[Dataset entries]

:::

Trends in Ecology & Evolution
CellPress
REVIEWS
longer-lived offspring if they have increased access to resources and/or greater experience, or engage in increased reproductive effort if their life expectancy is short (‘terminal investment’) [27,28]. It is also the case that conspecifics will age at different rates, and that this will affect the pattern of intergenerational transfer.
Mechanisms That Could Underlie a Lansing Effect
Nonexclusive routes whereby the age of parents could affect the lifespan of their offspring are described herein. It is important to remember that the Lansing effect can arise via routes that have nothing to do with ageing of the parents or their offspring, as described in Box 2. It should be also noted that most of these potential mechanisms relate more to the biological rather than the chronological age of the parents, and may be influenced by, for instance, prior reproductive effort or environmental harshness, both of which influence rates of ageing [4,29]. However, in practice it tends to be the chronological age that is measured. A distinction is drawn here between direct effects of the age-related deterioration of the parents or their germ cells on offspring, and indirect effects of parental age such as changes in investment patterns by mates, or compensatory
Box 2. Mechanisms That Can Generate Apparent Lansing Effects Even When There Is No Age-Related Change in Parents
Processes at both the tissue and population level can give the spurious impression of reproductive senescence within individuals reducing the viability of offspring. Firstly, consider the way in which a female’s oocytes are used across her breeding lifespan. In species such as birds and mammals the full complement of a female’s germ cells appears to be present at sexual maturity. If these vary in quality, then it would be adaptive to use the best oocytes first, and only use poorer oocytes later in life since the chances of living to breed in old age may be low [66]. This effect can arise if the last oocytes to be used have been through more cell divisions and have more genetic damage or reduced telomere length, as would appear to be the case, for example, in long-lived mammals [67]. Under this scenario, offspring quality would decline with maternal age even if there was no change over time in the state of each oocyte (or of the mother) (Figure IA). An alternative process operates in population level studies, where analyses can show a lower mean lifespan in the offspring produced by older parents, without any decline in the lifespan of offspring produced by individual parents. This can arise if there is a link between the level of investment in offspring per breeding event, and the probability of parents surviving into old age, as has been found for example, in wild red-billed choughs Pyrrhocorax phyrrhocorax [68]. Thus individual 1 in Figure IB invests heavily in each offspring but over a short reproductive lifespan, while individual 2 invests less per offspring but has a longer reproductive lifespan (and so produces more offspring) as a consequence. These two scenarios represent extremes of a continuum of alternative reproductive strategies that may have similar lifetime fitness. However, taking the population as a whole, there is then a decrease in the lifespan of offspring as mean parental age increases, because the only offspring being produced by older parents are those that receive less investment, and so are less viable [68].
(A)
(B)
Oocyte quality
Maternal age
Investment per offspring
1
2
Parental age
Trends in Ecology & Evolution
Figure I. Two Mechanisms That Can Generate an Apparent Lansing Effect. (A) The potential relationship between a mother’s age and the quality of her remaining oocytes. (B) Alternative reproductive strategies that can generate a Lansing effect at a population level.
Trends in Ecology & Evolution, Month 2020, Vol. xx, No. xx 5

:::

How to complete this task:
All lines that contain the word "effort" must be copied from the records above.

Worked solution:
longer-lived offspring if they have increased access to resources and/or greater experience, or engage in increased reproductive effort if their life expectancy is short (‘terminal investment’) [27,28]. It is also the case that conspecifics will age at different rates, and that this will affect the pattern of intergenerational transfer.
Nonexclusive routes whereby the age of parents could affect the lifespan of their offspring are described herein. It is important to remember that the Lansing effect can arise via routes that have nothing to do with ageing of the parents or their offspring, as described in Box 2. It should be also noted that most of these potential mechanisms relate more to the biological rather than the chronological age of the parents, and may be influenced by, for instance, prior reproductive effort or environmental harshness, both of which influence rates of ageing [4,29]. However, in practice it tends to be the chronological age that is measured. A distinction is drawn here between direct effects of the age-related deterioration of the parents or their germ cells on offspring, and indirect effects of parental age such as changes in investment patterns by mates, or compensatory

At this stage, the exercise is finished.